I did not embellish, although, with no medical records on hand, nothing would have prevented it. I describe a four-year problem, treated by physical therapy, prescription and over-the-counter pain remedies, with weekly flare-ups ranging from slight to severe. Most of my male friends and family have similar complaints.

As required by the state law, Bearss did a physical exam, asking me to stretch until it hurt. She talked about other alternatives, including acupuncture, and advised me to see my primary doctor about other medical issues.

Then, after 11 minutes, she signed the one-year authorization on tamper-proof paper, and I handed over my credit card.

When I identified myself as a reporter after the exam, Bearss declined to be interviewed.

Dr. Dimitrios “Jimmy” Magiasis, the second naturopath working in the tent and 4Evergreen’s medical director, said Bearss’ questions and physical exam were to “assess that you have what you say you have.”

Magiasis said most of 4Evergreen’s patients are authorized for “chronic pain,” and he believes marijuana is a better treatment because it doesn’t cause stomach problems like some prescription narcotics. “Why does someone have to be suffering before they take cannabis? Why does someone have to take Vicodin before cannabis?” asked Magiasis.

Since taking over as medical director about two months ago, Magiasis said, he’s tried to professionalize the operation, such as taking the blood pressure of each patient and stopping such questionable practices as “group authorizations.”

But he acknowledges the Hempfest tent — surrounded by booths selling bongs — prompted complaints from other doctors about professionalism. “It’s something we’ll be discussing after it’s over,” he said.

The Hempfest tent doesn’t bother Sen. Jeanne Kohl-Welles, medical marijuana’s prime champion in Olympia, because it may be convenient for legitimate patients unsure how to get authorized.

But she noted that the law requires “intractable pain,” not “chronic pain,” and wonders how a doctor can so quickly diagnose a long-term condition without medical records.

“I think that may be a rather loose evaluation,” said Kohl-Welles, D-Seattle. “I think that does not meet the spirit of the law, if not the technicality of the law.”

Melissa Leggee, chief executive of a statewide network of authorization clinics, agrees. Changes in the state law, which took effect in late July, require an authorizing doctor to provide “ongoing treatment or monitoring” of a patient’s condition. In the 4Evergreen tent, the only mention of a follow-up visit was in a year, when the authorization expired.

Clinics should only authorize patients with medical records to prove their condition, said Leggee, of CBR Medical based in Spokane. “How many stoners out there are going to say, ‘I’m a chronic pain patient’?” she said.

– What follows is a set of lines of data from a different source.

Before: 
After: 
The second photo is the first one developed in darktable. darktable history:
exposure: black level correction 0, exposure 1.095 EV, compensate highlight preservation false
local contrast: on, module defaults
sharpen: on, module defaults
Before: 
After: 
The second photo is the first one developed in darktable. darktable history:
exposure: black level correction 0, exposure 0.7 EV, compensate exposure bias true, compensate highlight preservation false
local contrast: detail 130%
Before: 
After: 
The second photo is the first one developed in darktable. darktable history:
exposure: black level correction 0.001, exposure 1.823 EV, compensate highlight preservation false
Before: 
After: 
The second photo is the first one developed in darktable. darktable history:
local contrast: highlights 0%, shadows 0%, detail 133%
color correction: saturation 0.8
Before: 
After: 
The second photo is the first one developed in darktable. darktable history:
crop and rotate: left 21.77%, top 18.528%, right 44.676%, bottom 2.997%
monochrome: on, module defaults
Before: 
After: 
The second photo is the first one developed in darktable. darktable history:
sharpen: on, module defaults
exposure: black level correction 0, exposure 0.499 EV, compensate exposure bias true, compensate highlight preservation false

Although Department of Health’s (DOH) professional boards can discipline doctors and others for violating the medical-marijuana law, none has been cited, according to DOH records.

Nursing regulators recently looked into a complaint involving two Spokane nurses for allegedly improperly signing medical-marijuana authorizations, but did not take action. In March, the Medical Quality Assurance Commission, which regulates doctors, open and quickly closed an ethics complaint against a Seattle-area physician involving an advertisement promising authorizations that would “stand up in court.”

Moyer, the DOH spokesman, said the department has not had a test case from a patient claiming to be inappropriately authorized for medical marijuana. Without such a complaint, regulators have treated authorizations akin to a second opinion, giving wide latitude for professional judgment.

“It’s very hard to involve the regulatory authority in the patient-physician relationship,” he said.

At the 4Evergreen tent, prospective patients began to queue up in the late afternoon. A 54-year-old woman, who gave her name only as Sharon, said she suffered from diverticulitis, a painful swelling of the colon. She hoped marijuana would halt her weight loss. “I’m past the point of trying anything,” she said, but added that she was nervous about the process.

As she fretted, a pair of young men elbowed past.

“It’s painless, dude,” said one, and began filling out paperwork.